-Ads Here-
Mengetahui kadar kolesterol dalam darah adalah hal yang cukup penting sebagai upaya mencegah datangnya penyakit jantung
dan penyumbatan pembuluh darah. Biasanya, pemeriksaan bisa dilakukan
dengan tes darah di laboratorium. Pemeriksaan sederhana bisa
memberitahukan angka kolesterol total, sedangkan untuk pemeriksaan yang
lebih kompleks, kita bisa mendapatkan informasi tambahan seperti kadar
kolesterol LDL (kolesterol jahat), HDL (kolesterol baik), dan
trigliserida. Pemeriksaan kadar kolesterol memang sebaiknya dilakukan
secara berkala untuk tetap memantau kesehatan tubuh secara keseluruhan.
Kadar Kolesterol Yang Tinggi dan Gejala-Gejala Fisik Tertentu
Di sisi lain, ada tanda-tanda fisik yang bisa diamati untuk mendeteksi tingginya kadar kolesterol. Menurut
Dokter Aulia Sani, dokter spesialis jantung dan pembuluh darah dari RS
Sahid Sahirman, ada beberapa gejala-gejala yang mengindikasikan
tingginya kadar kolesterol seseorang dalam darah, diantaranya adalah :
1. Tangan dan kaki sering pegal
Pembuluh darah di kaki dan tangan juga bisa tersumbat akibat penumpukan
kolesterol. Penumpukan ini umumnya terjadi secara terus-menerus dan
membuat tangan serta kaki terasa pegal.
2. Sering kesemutan
Kesemutan di bagian tangan dan kaki adalah implikasi dari
ketidaklancaran aliran darah di bagian tubuh tertentu. Kesemutan
berkaitan dengan saraf yang tidak mendapatkan aliran darah. Hal ini
karena aliran darah menjadi kental akibat tingginya kadar kolesterol
dalam darah.
3. Dada sebelah kiri terasa nyeri
Dada sebelah kiri berkaitan dengan jantung yang berperan sebagai pemompa
darah. Penyumbatan pembuluh darah di sekitar jantung bisa menyebabkan
rasa nyeri seperti tertusuk. Rasa nyeri ini bahkan dapat menjalar hingga
ke bagian leher. Nyeri dada juga dapat menjadi tanda-tanda terjadinya serangan jantung. Kondisi ini bisa menjadi tanda bahwa kadar kolesterol dalam darah terlalu tinggi.

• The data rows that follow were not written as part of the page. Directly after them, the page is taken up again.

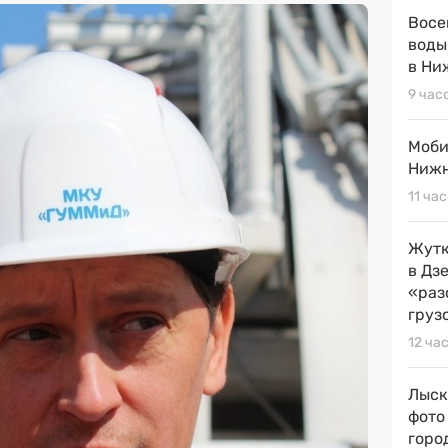
Восе
воды
в Ни
9 час
Моби
Нижн
11 ча
Жутк
в Дз
«раз
груз
12 ча
Лыск
фото
горо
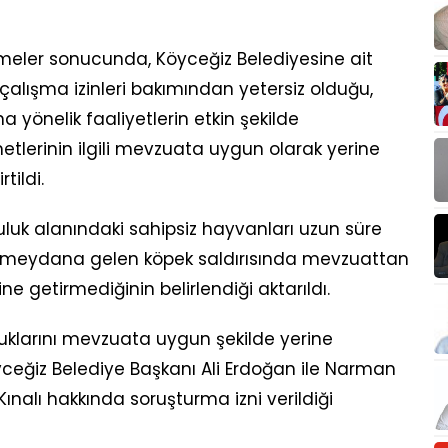
meler sonucunda, Köyceğiz Belediyesine ait
alışma izinleri bakımından yetersiz olduğu,
 yönelik faaliyetlerin etkin şekilde
metlerinin ilgili mevzuata uygun olarak yerine
tildi.
luk alanındaki sahipsiz hayvanları uzun süre
e meydana gelen köpek saldırısında mevzuattan
e getirmediğinin belirlendiği aktarıldı.
klarını mevzuata uygun şekilde yerine
yceğiz Belediye Başkanı Ali Erdoğan ile Narman
nalı hakkında soruşturma izni verildiği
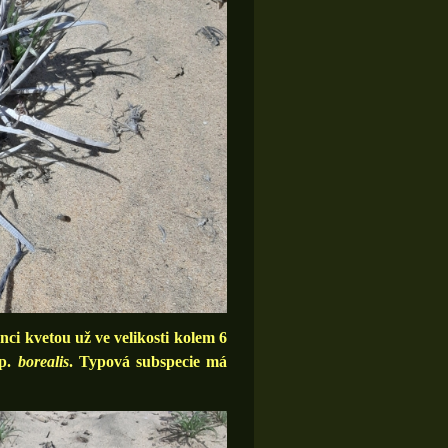
 kvetou už ve velikosti kolem 6
sp.
borealis
. Typová subspecie má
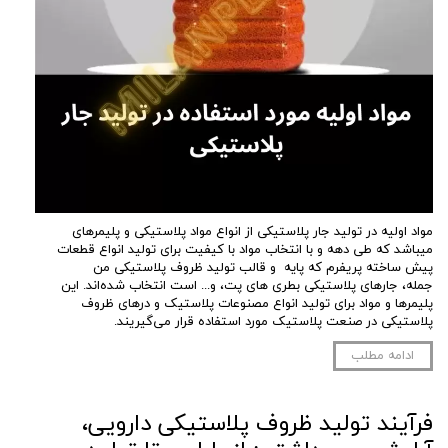
مواد اولیه در تولید جار پلاستیکی از انواع مواد پلاستیکی و پلیمرهای
میباشد که طی دهه و با انتخاب مواد با کیفیت برای تولید انواع قطعات
پیش ساخته پریفرم که پایه و قالب تولید ظروف پلاستیکی من
جمله، جارهای پلاستیکی بطری های پت، و... است انتخاب شده‌اند. این
پلیمرها و مواد برای تولید انواع مصنوعات پلاستیک و درهای ظروف
پلاستیکی در صنعت پلاستیک مورد استفاده قرار می‌گیریند.
ادامه مطلب
فرآیند تولید ظروف پلاستیکی دارویی،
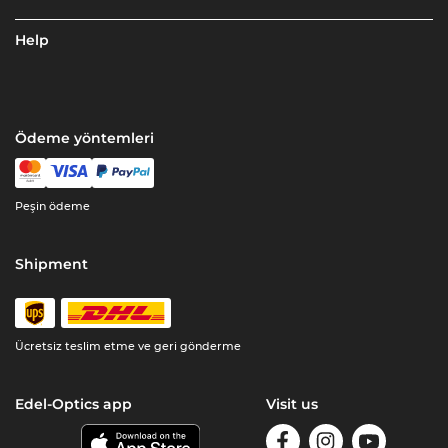
Help
Ödeme yöntemleri
Peşin ödeme
Shipment
Ücretsiz teslim etme ve geri gönderme
Edel-Optics app
Visit us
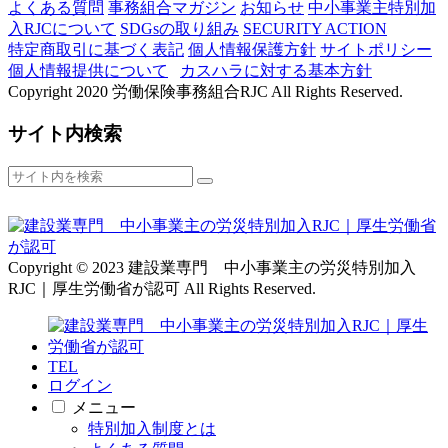
よくある質問
事務組合マガジン
お知らせ
中小事業主特別加
入RJCについて
SDGsの取り組み
SECURITY ACTION
特定商取引に基づく表記
個人情報保護方針
サイトポリシー
個人情報提供について
カスハラに対する基本方針
Copyright 2020 労働保険事務組合RJC All Rights Reserved.
サイト内検索
Copyright © 2023 建設業専門 中小事業主の労災特別加入
RJC｜厚生労働省が認可 All Rights Reserved.
TEL
ログイン
メニュー
特別加入制度とは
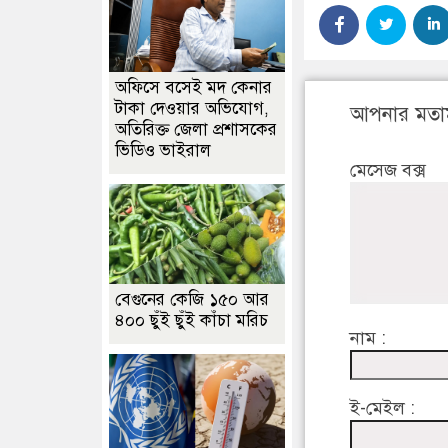
অফিসে বসেই মদ কেনার
টাকা দেওয়ার অভিযোগ,
আপনার মতা
অতিরিক্ত জেলা প্রশাসকের
ভিডিও ভাইরাল
মেসেজ বক্স
বেগুনের কেজি ১৫০ আর
৪০০ ছুঁই ছুঁই কাঁচা মরিচ
নাম :
ই-মেইল :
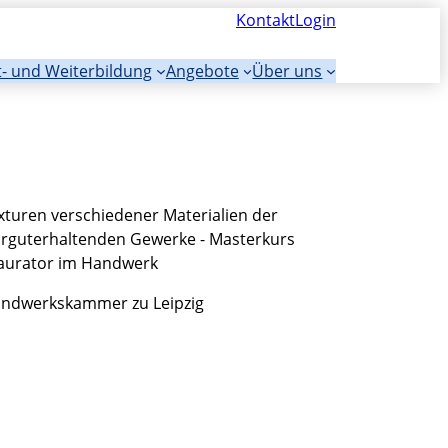
Kontakt
Login
t- und Weiterbildung
Angebote
Über uns
ndwerkskammer zu Leipzig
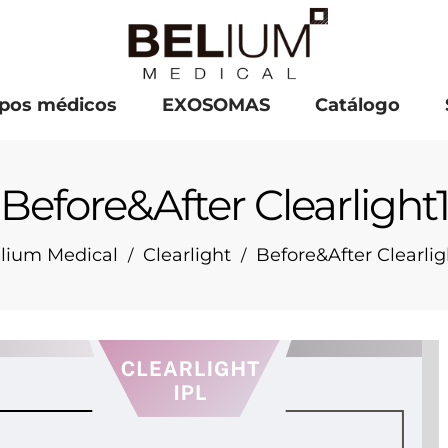
pos médicos
EXOSOMAS
Catálogo
Before&After Clearlight
lium Medical
Clearlight
Before&After Clearlig
/
/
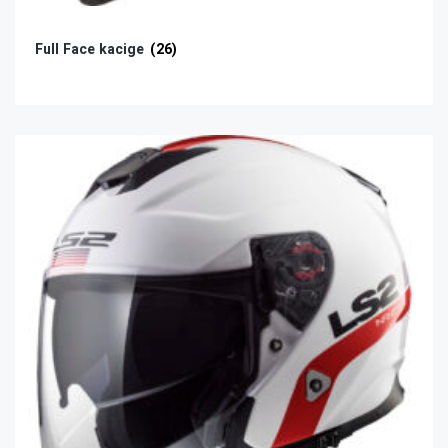
Full Face kacige
(26)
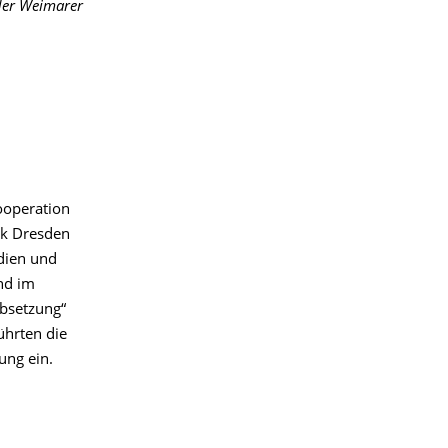
der Weimarer
ooperation
ek Dresden
dien und
nd im
bsetzung“
ührten die
ung ein.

4. Tengkuk dan pundak terasa pegal
Tengkuk dan pundak yang terasa pegal juga merupakan implikasi dari
ketidaklancaran aliran darah pada pembuluh darah di area tersebut.
Ketidaklancaran darah ini juga diakibatkan adanya penyumbatan pembuluh
darah akibat tingginya kadar kolesterol.
5. Sering pusing di bagian belakang kepala
Pusing di bagian belakang kepala disebabkan oleh penyumbatan pembuluh
darah di area sekitar kepala. Penyumbatan ini terjadi karena kolesterol
mulai membentuk plak di pembuluh darah. Apabila dibiarkan, maka pembuluh
darah bisa pecah dan mengakibatkan stroke.